Las ideas socialcristianas encuentran su origen, entonces, en la revelación cristiana y en la doctrina social de la Iglesia. Su aspiración máxima es la búsqueda del bien común, en base a la dignidad de la persona humana. Esta impronta humanista apuesta también por el régimen democrático en base a la voluntad mayoritaria y al respeto por las minorías. Su mirada hacia la realidad nacional, sobre la base de principios como la libertad, la solidaridad y la subsidiariedad, entre otros, trata de ofrecer soluciones a los numerosos problemas que nos aquejan, en aras del beneficio de todos los peruanos.

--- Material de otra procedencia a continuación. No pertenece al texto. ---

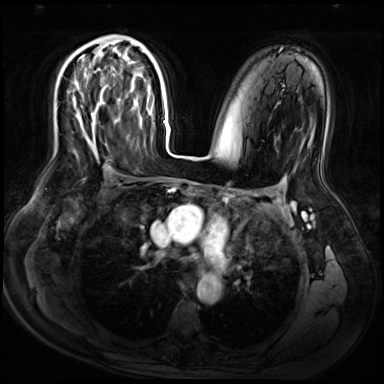
Breast MRI (dynamic contrast-enhanced), one axial slice. Position 39 of 72 along the scan axis. Dynamic contrast-enhanced series, time point 2 of 9 at this slice position (early post-contrast). 3 T. TE 1.4 ms, TR 4.3 ms. 2.5 mm slice thickness. 384 × 384 image matrix, field of view 360 × 360 mm. Female patient.
Structures marked on this image (semi-automatic segmentation, software-assisted and operator-edited):
- enhancing-tissue mask used for the functional tumour volume (all voxels passing the contrast-enhancement thresholds inside the analysis volume; usually the tumour): bounding box (x1, y1, x2, y2) in pixels: (73, 56, 96, 126)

El socialcristianismo en el Perú tiene una larga y rica trayectoria intelectual. Podemos mencionar los nombres del maestro Víctor Andrés Belaúnde, del dialéctico Héctor Cornejo Chávez, del enciclopédico Antonino Espinosa, del recientemente fallecido Luis Bedoya, y las numerosas publicaciones del Instituto de Estudios Social Cristianos. Dos partidos políticos, errores y polémicas aparte, proclamaron defender sus postulados: la Democracia Cristiana, y luego el Partido Popular Cristiano. Estos últimos llevaron la prédica socialcristiana a los debates que dieron origen a la Constitución de 1979, en especial, en la idea de la economía social de mercado, modelo recogido en la actual Constitución de 1993, y que fomenta la competitividad de la economía de mercado a la par que afirma el rol del Estado como árbitro y no director del juego económico.
Y sin embargo, a pesar de la enorme vinculación que el cristianismo tiene en la historia nacional, a la coherencia doctrinal, a sus postulados morales, al respaldo internacional, el socialcristianismo no llegó a tener en el Perú la fuerza y arraigo popular que tuvo en otros países latinoamericanos como Chile. A lo mejor faltó carisma, tal vez el liderazgo no estuvo a la altura o quizá no supieron (o no pudieron) identificarse o difundir su ideario entre amplios sectores de la población. Este último punto (creemos) fue siempre su talón de Aquiles, a pesar de la juventud de numerosos socialcristianos distribuidos a lo largo del vasto territorio peruano, lo cual permitió ataques y tergiversaciones en relación con la doctrina e ideario socialcristianos. Viene a mi memoria, el que con motivo del fallecimiento de don Luis Bedoya Reyes, en medio de los recuerdos, de las señales de respeto y de las condolencias, no faltaron los que, a través del anonimato de las redes sociales, sacaron a colación un fragmento de un discurso en la Asamblea Constituyente en relación con el voto de los analfabetos, fragmento que tomado fuera del total del discurso se prestaba para atacar la memoria del difunto.
En tal sentido, viendo las noticias inquietantes de estas polarizadas elecciones, vino a mi memoria unas reflexiones de don Antonino Espinosa, afirmando que los políticos socialcristianos debían tener tres deberes exigentes: mirar al pasado con comprensión, ser sensibles ante los retos del presente evitando caer en la tentación de intelectualismo, y movilizar la capacidad para posibilitar un futuro pleno. Y esos deberes, empujan a tres trabajos concretos: permanente definición de valores y metas, conocimiento de la realidad, y creatividad para proyectar el futuro. Tales deberes y desafíos siguen pendientes en aras de la forja de una forma de hacer política con altura, con valores para afrontar los crecientes desafíos del incierto futuro de nuestro país.